_TASK DESCRIPTION:_ The lines below must be transcribed exactly as given, with the images removed.

_SOURCE DATA:_
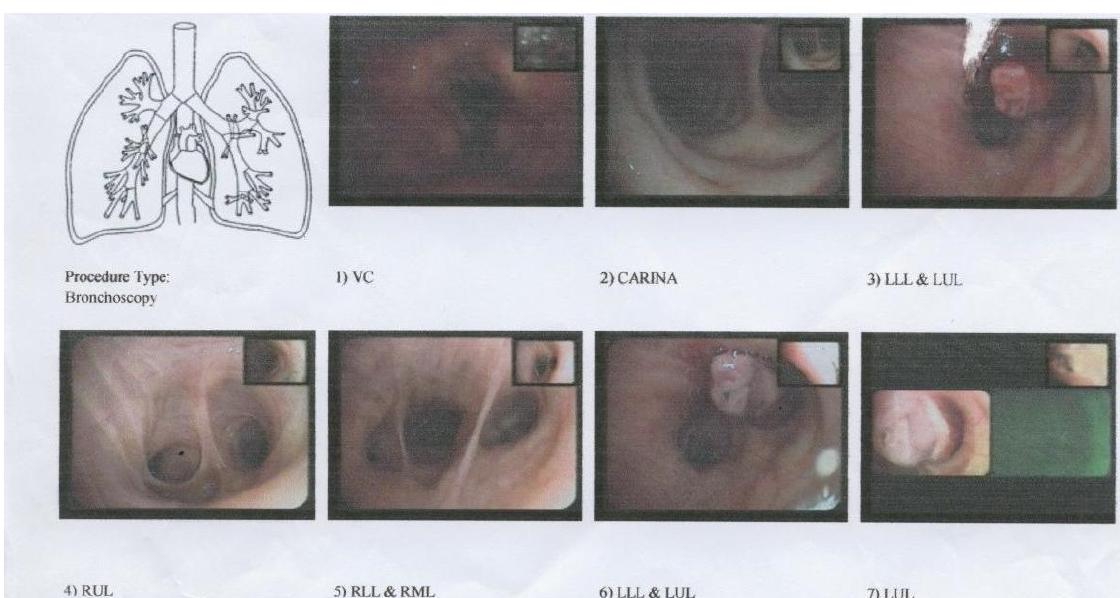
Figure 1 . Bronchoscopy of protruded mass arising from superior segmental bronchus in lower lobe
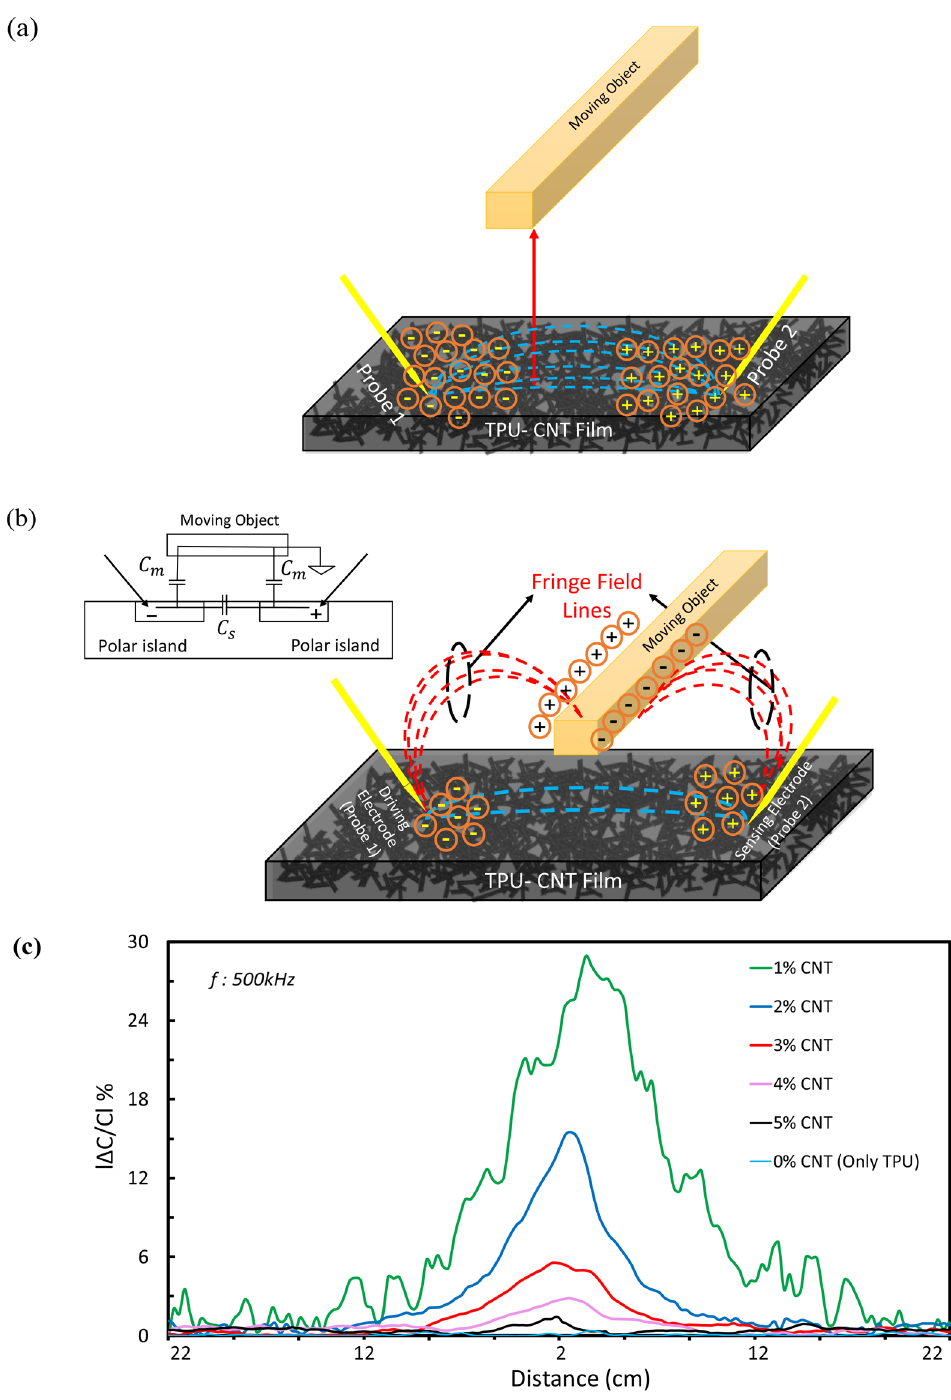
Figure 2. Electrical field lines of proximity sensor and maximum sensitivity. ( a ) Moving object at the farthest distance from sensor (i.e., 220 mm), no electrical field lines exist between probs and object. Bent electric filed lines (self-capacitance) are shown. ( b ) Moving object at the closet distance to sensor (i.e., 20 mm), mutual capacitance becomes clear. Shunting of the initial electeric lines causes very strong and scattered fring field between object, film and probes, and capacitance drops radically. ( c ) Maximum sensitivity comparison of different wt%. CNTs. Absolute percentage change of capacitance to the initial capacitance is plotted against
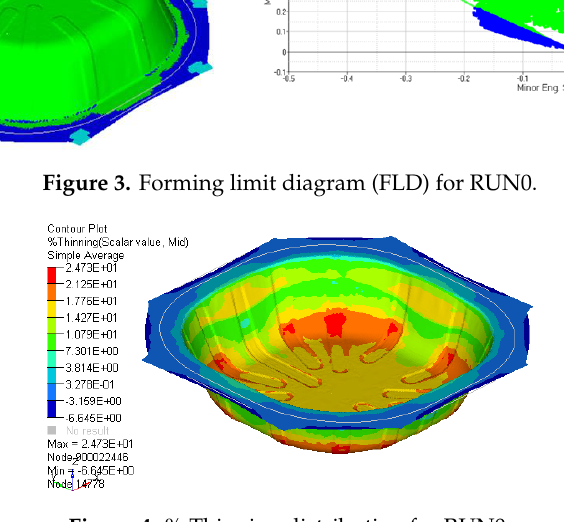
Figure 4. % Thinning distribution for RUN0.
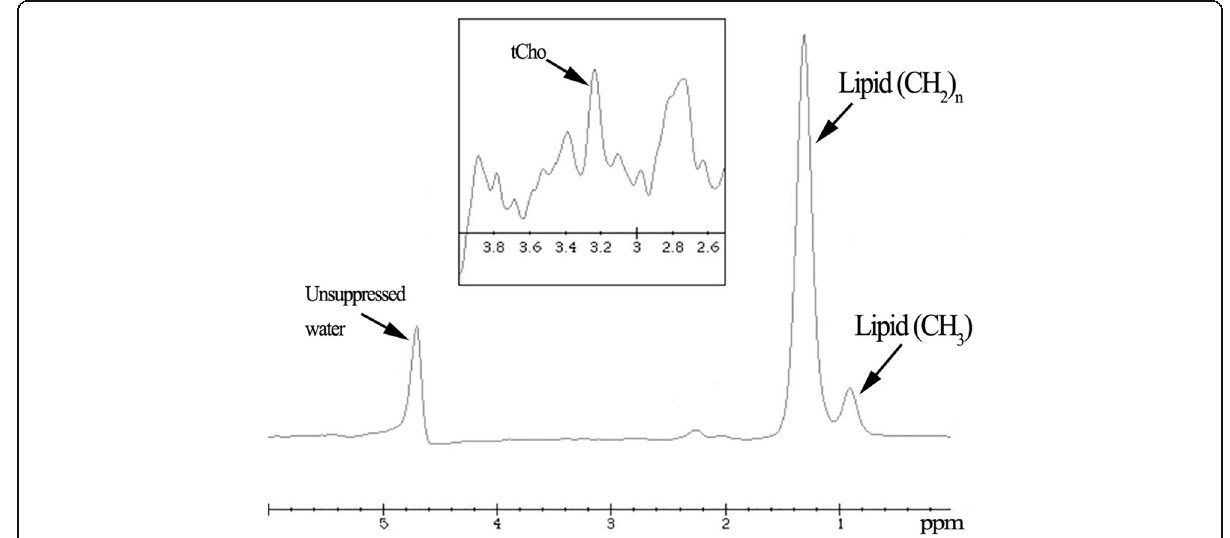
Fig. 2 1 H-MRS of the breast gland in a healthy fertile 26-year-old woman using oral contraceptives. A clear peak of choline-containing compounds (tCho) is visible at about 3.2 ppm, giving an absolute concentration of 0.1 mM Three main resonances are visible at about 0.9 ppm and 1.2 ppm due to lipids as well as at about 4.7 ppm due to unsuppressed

_TASK OUTPUT:_
Figure 1 . Bronchoscopy of protruded mass arising from superior segmental bronchus in lower lobe
Figure 2. Electrical field lines of proximity sensor and maximum sensitivity. ( a ) Moving object at the farthest distance from sensor (i.e., 220 mm), no electrical field lines exist between probs and object. Bent electric filed lines (self-capacitance) are shown. ( b ) Moving object at the closet distance to sensor (i.e., 20 mm), mutual capacitance becomes clear. Shunting of the initial electeric lines causes very strong and scattered fring field between object, film and probes, and capacitance drops radically. ( c ) Maximum sensitivity comparison of different wt%. CNTs. Absolute percentage change of capacitance to the initial capacitance is plotted against
Figure 4. % Thinning distribution for RUN0.
Fig. 2 1 H-MRS of the breast gland in a healthy fertile 26-year-old woman using oral contraceptives. A clear peak of choline-containing compounds (tCho) is visible at about 3.2 ppm, giving an absolute concentration of 0.1 mM Three main resonances are visible at about 0.9 ppm and 1.2 ppm due to lipids as well as at about 4.7 ppm due to unsuppressed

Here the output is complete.